Amazon suffered sharp year-over-year earnings losses as post-pandemic shopping habits and inflation threw the retailer. In its third-quarter 2022 earnings report today, Amazon announced that operating income declined to $2.5 billion in the third quarter of 2022, compared to $4.9 billion in the same quarter last year, while net income increased $2.9 billion down from $3.2 billion in the third quarter of 2021.
Operating income refers to earnings after expenses, excluding borrowing costs, taxes and certain non-recurring items. Net profit shows the remaining profit after all costs have been deducted from the income from sales.
Amazon posted an operating loss of $0.4 billion in North America for the third quarter of 2022, an unfavorable result compared to the nearly $1 billion in operating income the company posted in the quarter a year ago. Internationally, the tech giant fared worse, posting an operating loss of $2.5 billion versus a loss of $900 million in the third quarter of 2021.
As usual, Amazon Web Services (AWS), Amazon’s cloud services arm, was a bright spot in an otherwise bleak neighborhood. AWS operating income was $5.4 billion in the third quarter of 2022, compared to $4.9 billion in the same quarter last year. However, that’s less than the $5.72 billion in operating income that AWS generated in Q2 2022.

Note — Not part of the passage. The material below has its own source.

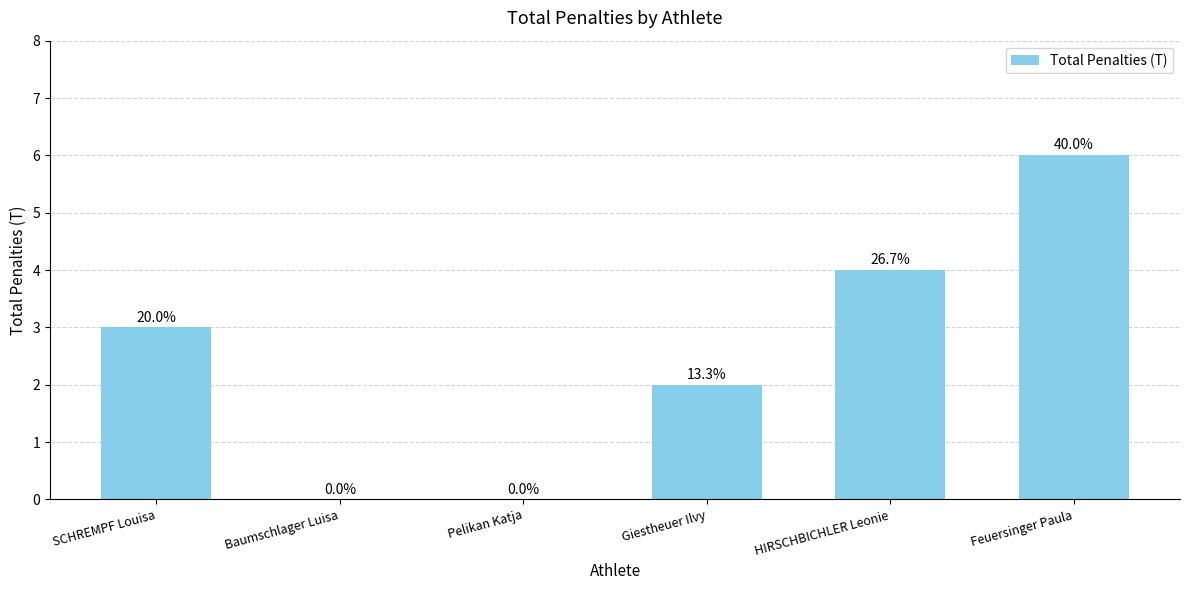

Reading left to right, list all the values displayed in this chart.

3	0	0	2	4	6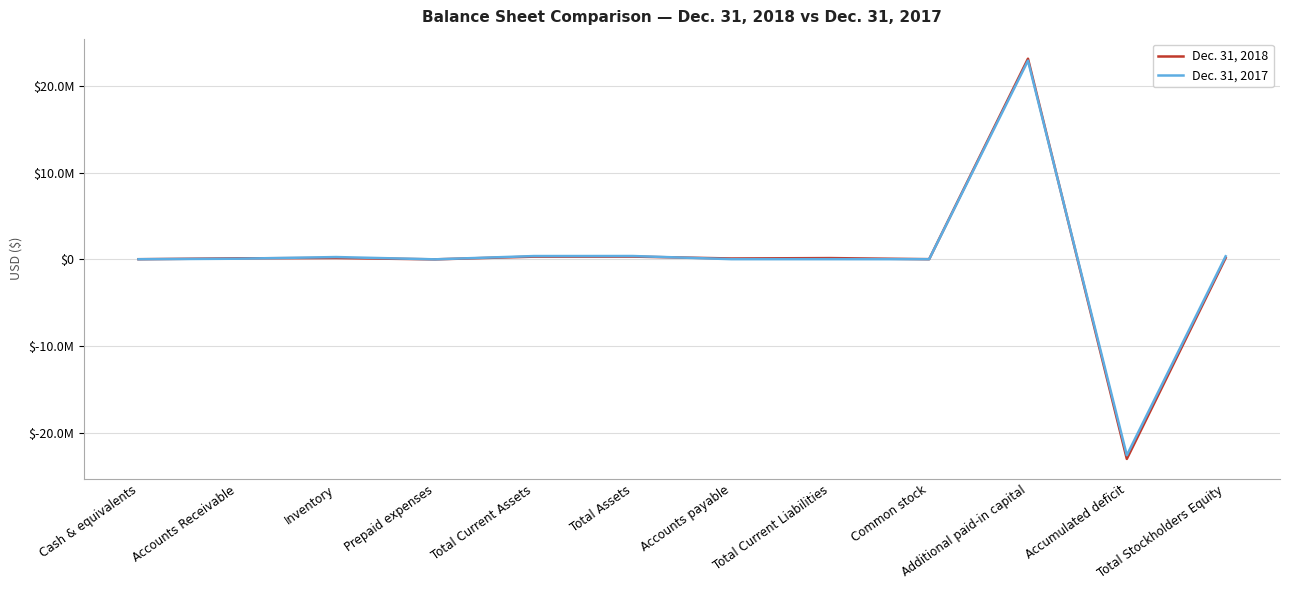

What are all the series names shown in the legend?

Dec. 31, 2018, Dec. 31, 2017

Following the news of Amazon’s third-quarter losses, the company’s stock fell about 20% in after-hours trading. That also likely has something to do with Amazon’s shockingly vague Q4 guidance, which puts operating income at $0 billion to $4 billion, compared to $3.5 billion in Q4 2021. No, that’s not a typo – in between zero dollars and four billion dollars. My goodness.
“We are … encouraged by the steady progress we are making in reducing costs across our in-store fulfillment network and have a number of initiatives that we are methodically working through that we believe will lead to a stronger cost structure for will lead the future business,” CEO Andy Jassy said in a press release. “There is obviously a lot happening in the macro environment and we will balance our investments to make them more efficient without jeopardizing our key long-term, strategic bets.”
Amazon spent billions during the pandemic to double the size of its fulfillment network — a move that initially served it well but turned out to be short-sighted. The company was forced to close or postpone plans for over a dozen facilities as e-commerce sales grew at a slower-than-expected rate this year.
Another headwind — rising energy prices — is starting to have a big impact on Amazon’s business, with the company’s shipping spending rising 10% to $19.9 billion in the third quarter of 2022.
Tech broadly is faring poorly in the current macroeconomic environment. Microsoft this week reported its slowest revenue growth in five years, while Meta stock plummeted on losses from its investments in augmented and virtual reality technologies. Apple topped Wall Street estimates but wasn’t immune to the downturn either, as iPhone sales came in lower than expected.